WHAT NEEDS TO BE DONE -
After locating the line that contains "brown side table", transcribe exactly that line and each one after it until the data ends, skipping pictures.

Recorded data
▬▬▬

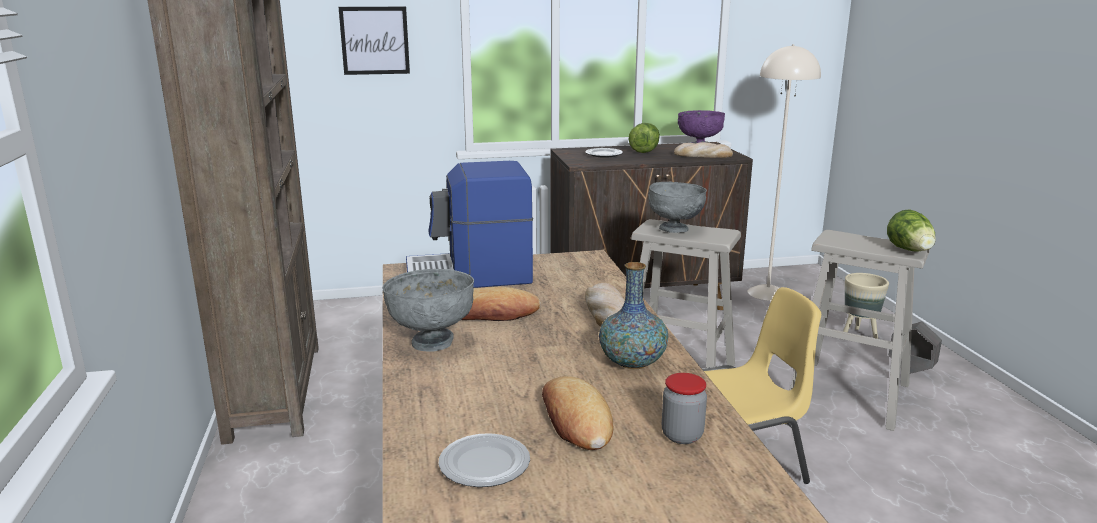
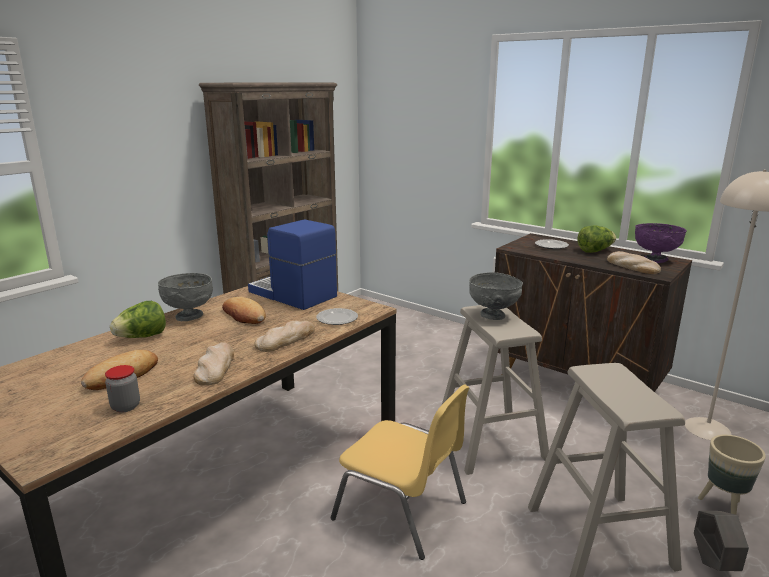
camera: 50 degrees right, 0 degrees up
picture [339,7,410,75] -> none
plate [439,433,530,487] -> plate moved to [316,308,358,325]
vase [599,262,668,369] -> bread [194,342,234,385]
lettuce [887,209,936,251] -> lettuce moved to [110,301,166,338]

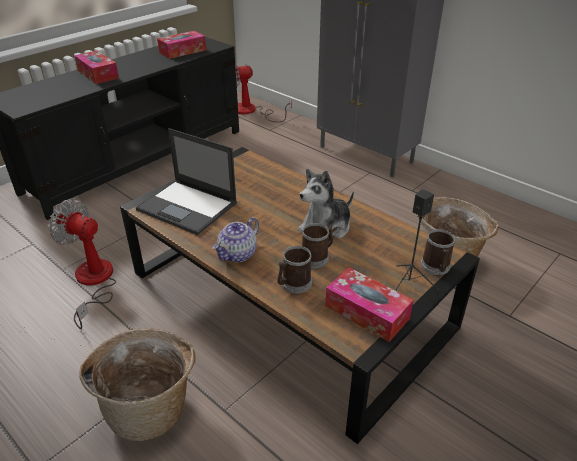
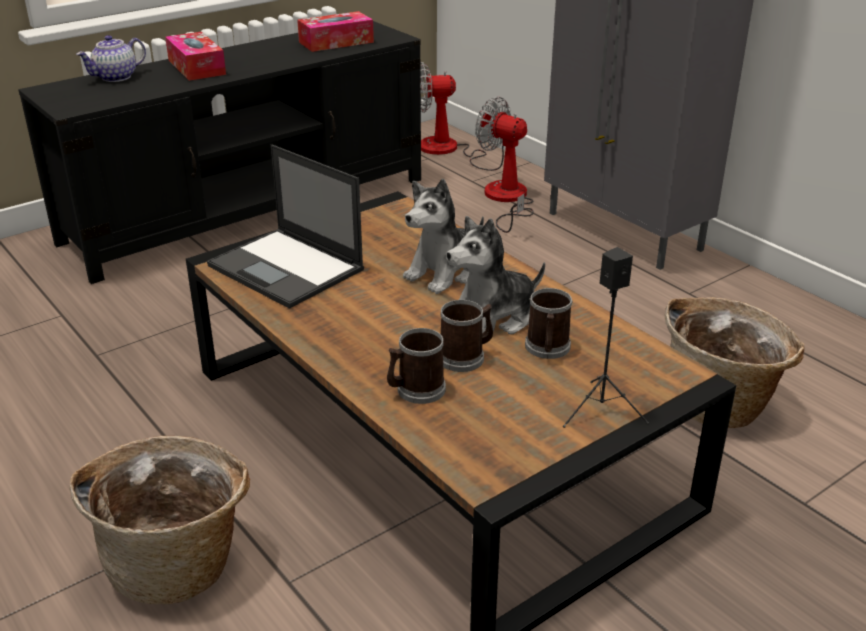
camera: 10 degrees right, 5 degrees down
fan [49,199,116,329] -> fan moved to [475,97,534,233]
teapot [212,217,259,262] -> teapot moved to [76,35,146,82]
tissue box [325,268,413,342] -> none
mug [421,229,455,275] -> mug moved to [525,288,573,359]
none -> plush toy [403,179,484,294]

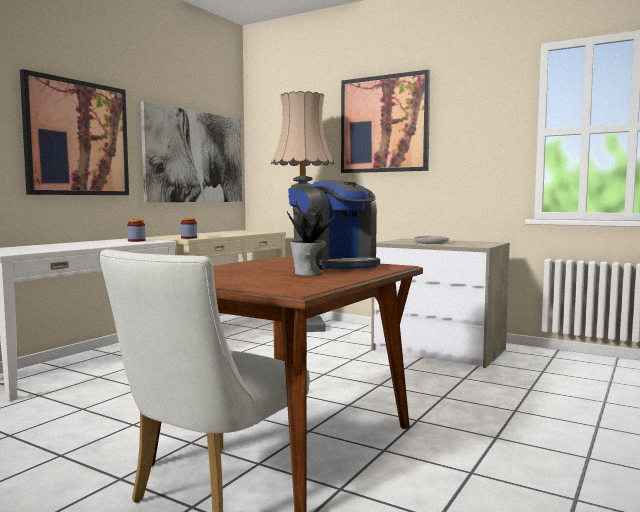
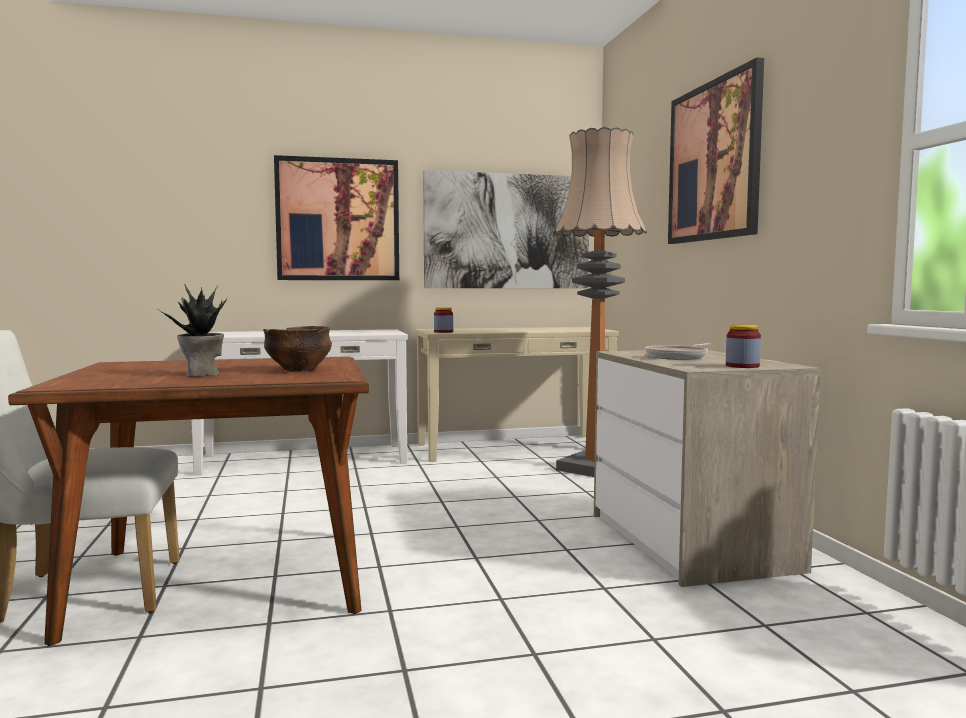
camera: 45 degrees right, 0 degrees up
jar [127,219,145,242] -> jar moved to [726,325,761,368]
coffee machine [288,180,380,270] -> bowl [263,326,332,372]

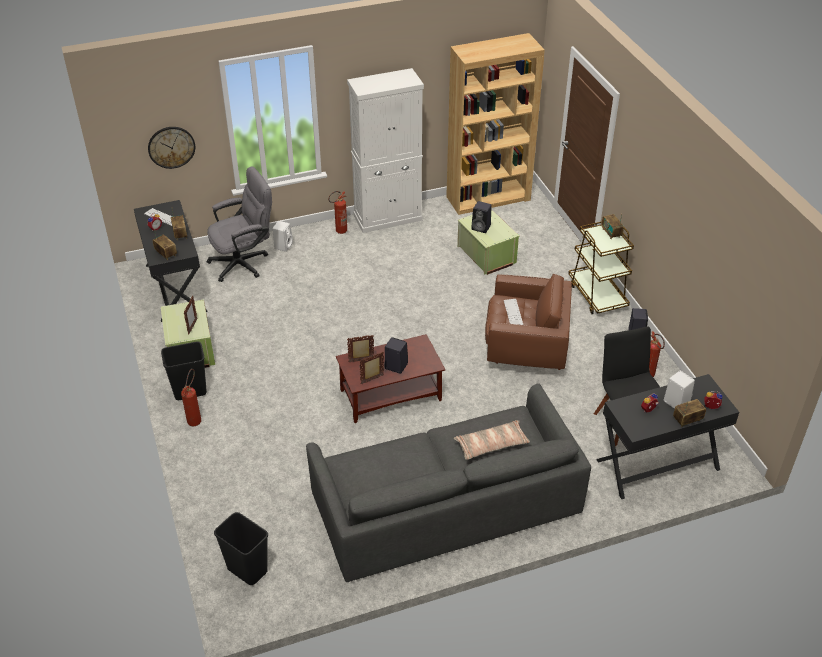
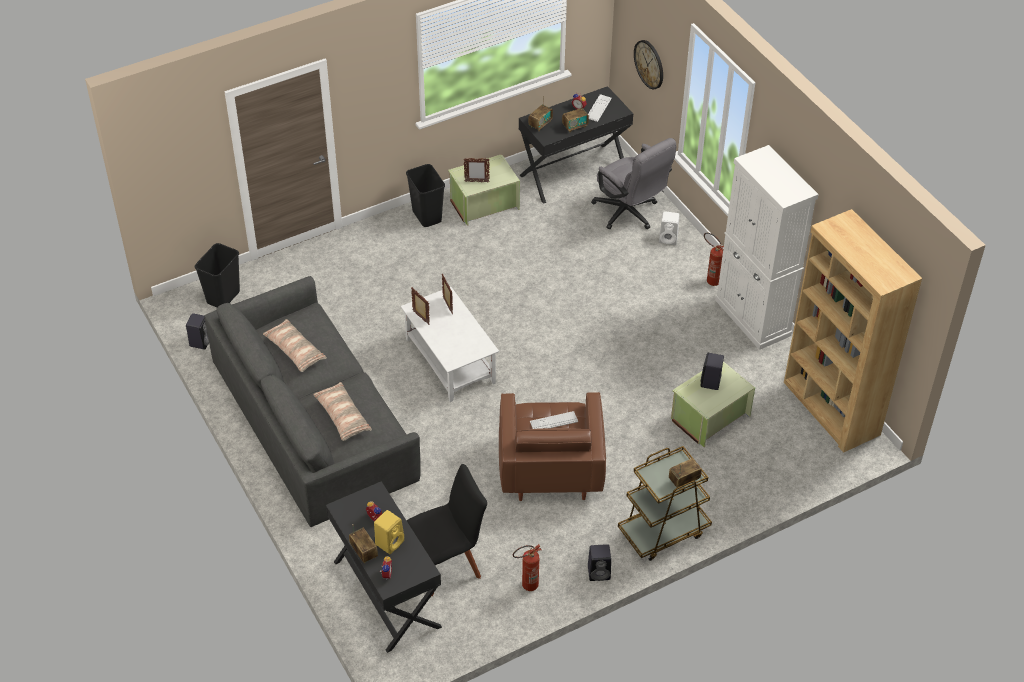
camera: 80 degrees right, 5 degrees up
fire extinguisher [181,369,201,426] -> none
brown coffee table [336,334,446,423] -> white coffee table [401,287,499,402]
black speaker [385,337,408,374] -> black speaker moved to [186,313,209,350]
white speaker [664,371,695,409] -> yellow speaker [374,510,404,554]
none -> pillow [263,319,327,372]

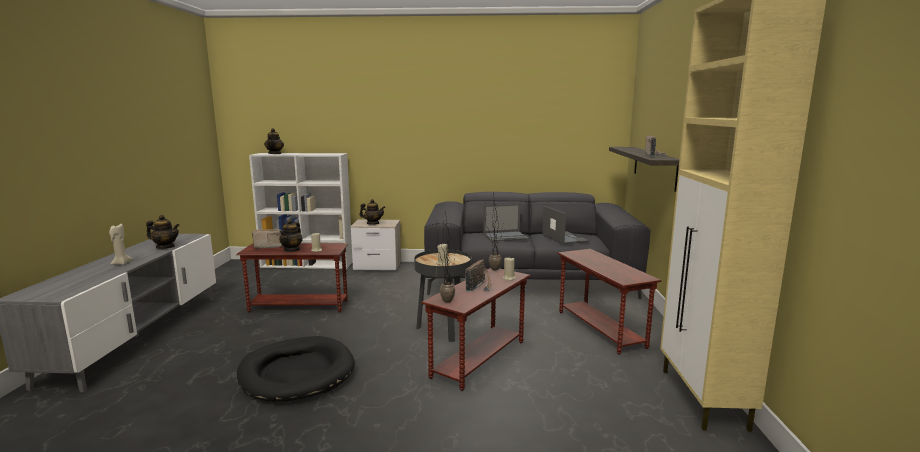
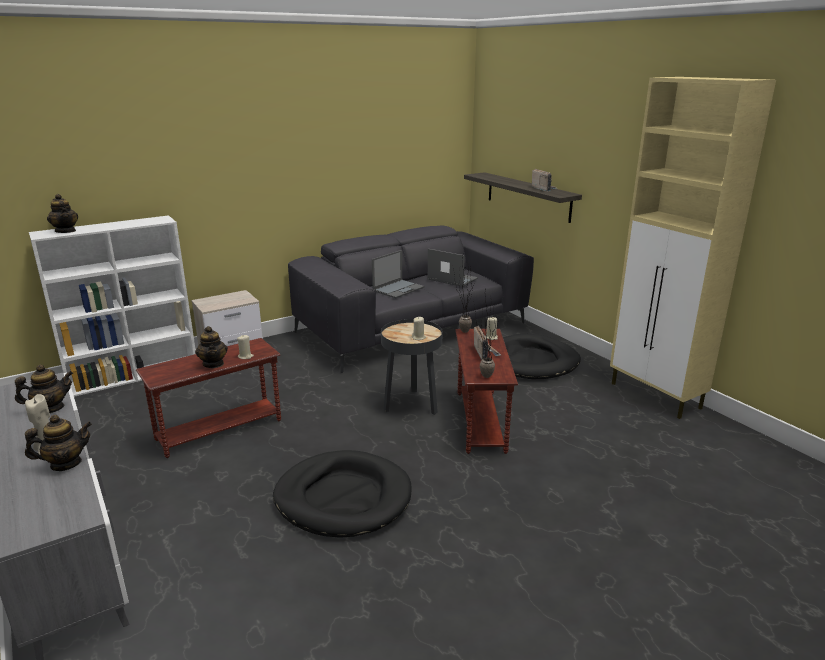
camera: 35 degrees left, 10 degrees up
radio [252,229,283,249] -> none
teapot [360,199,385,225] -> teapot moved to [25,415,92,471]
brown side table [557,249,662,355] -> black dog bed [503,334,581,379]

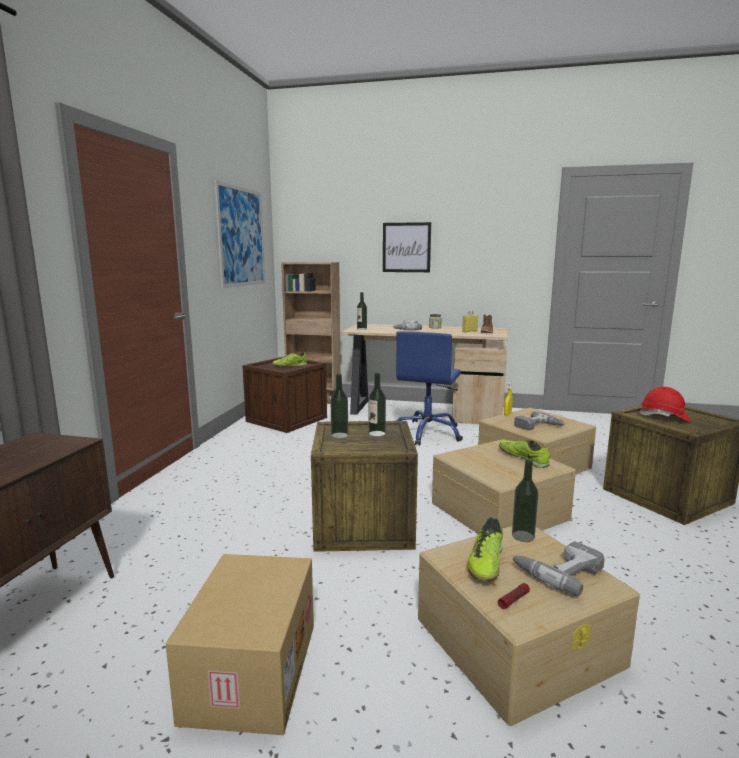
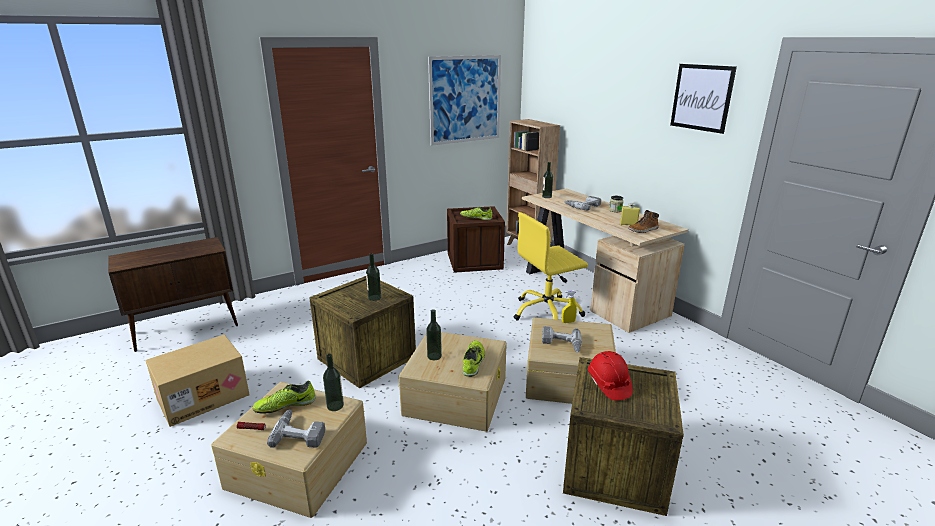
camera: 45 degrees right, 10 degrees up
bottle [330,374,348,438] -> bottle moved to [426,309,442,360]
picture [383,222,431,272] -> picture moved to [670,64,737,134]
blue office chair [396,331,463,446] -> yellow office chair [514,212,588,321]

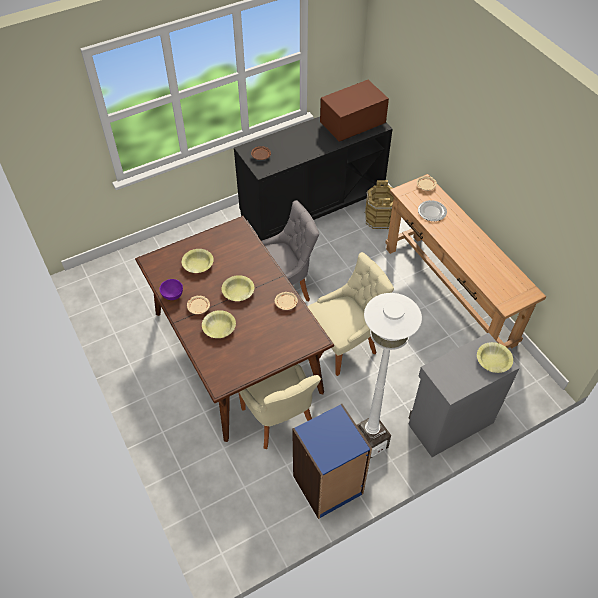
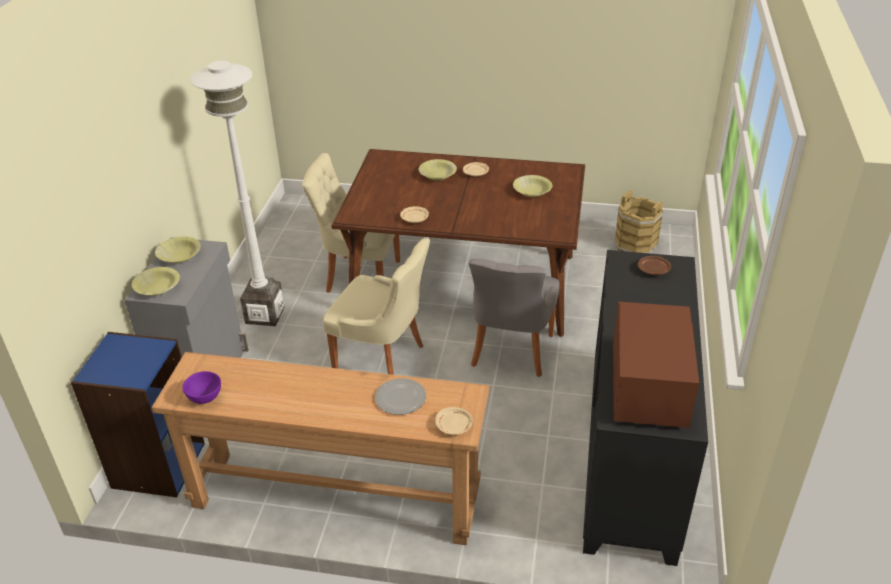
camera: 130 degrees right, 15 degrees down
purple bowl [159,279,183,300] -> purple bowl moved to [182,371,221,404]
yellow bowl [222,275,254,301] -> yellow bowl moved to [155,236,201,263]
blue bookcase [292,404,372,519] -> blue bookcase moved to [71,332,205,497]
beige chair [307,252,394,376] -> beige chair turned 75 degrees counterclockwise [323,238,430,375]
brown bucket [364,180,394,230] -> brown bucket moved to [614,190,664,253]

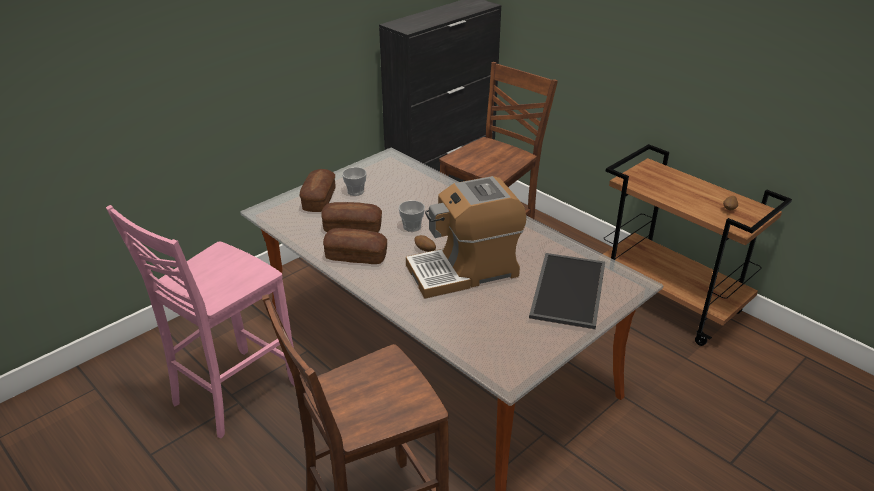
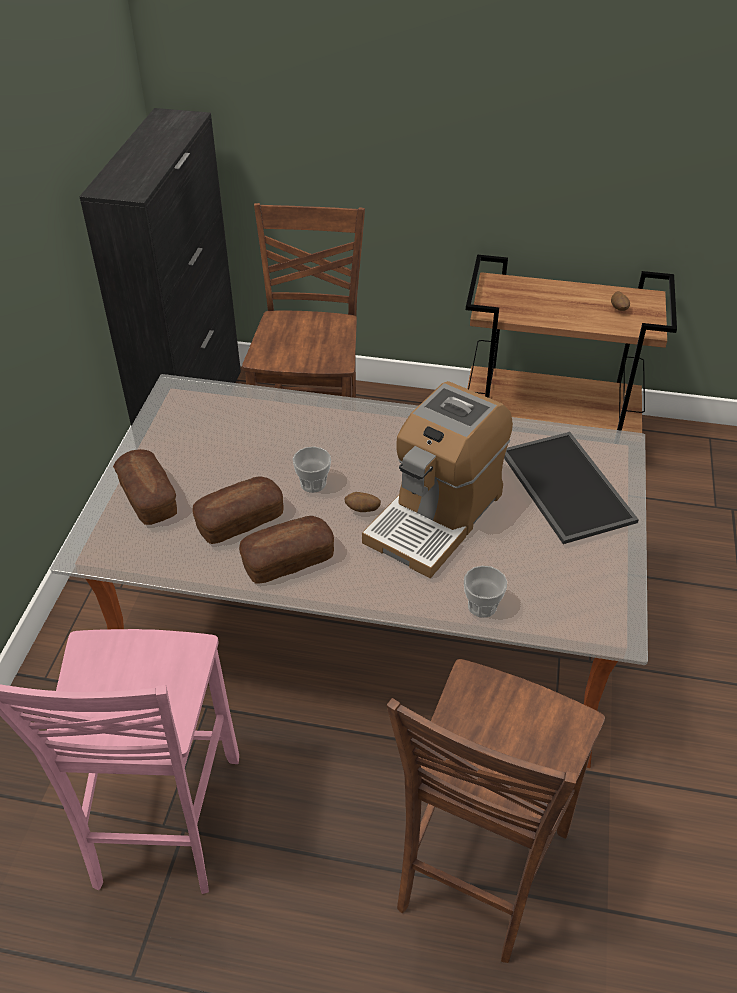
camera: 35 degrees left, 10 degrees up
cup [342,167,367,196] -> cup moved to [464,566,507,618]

▬▬▬

FINAL ANSWER -
brown side table [557,249,662,355] -> black dog bed [503,334,581,379]

camera: 45 degrees right, 10 degrees up
bottle [330,374,348,438] -> bottle moved to [426,309,442,360]
picture [383,222,431,272] -> picture moved to [670,64,737,134]
blue office chair [396,331,463,446] -> yellow office chair [514,212,588,321]

camera: 130 degrees right, 15 degrees down
purple bowl [159,279,183,300] -> purple bowl moved to [182,371,221,404]
yellow bowl [222,275,254,301] -> yellow bowl moved to [155,236,201,263]
blue bookcase [292,404,372,519] -> blue bookcase moved to [71,332,205,497]
beige chair [307,252,394,376] -> beige chair turned 75 degrees counterclockwise [323,238,430,375]
brown bucket [364,180,394,230] -> brown bucket moved to [614,190,664,253]

camera: 35 degrees left, 10 degrees up
cup [342,167,367,196] -> cup moved to [464,566,507,618]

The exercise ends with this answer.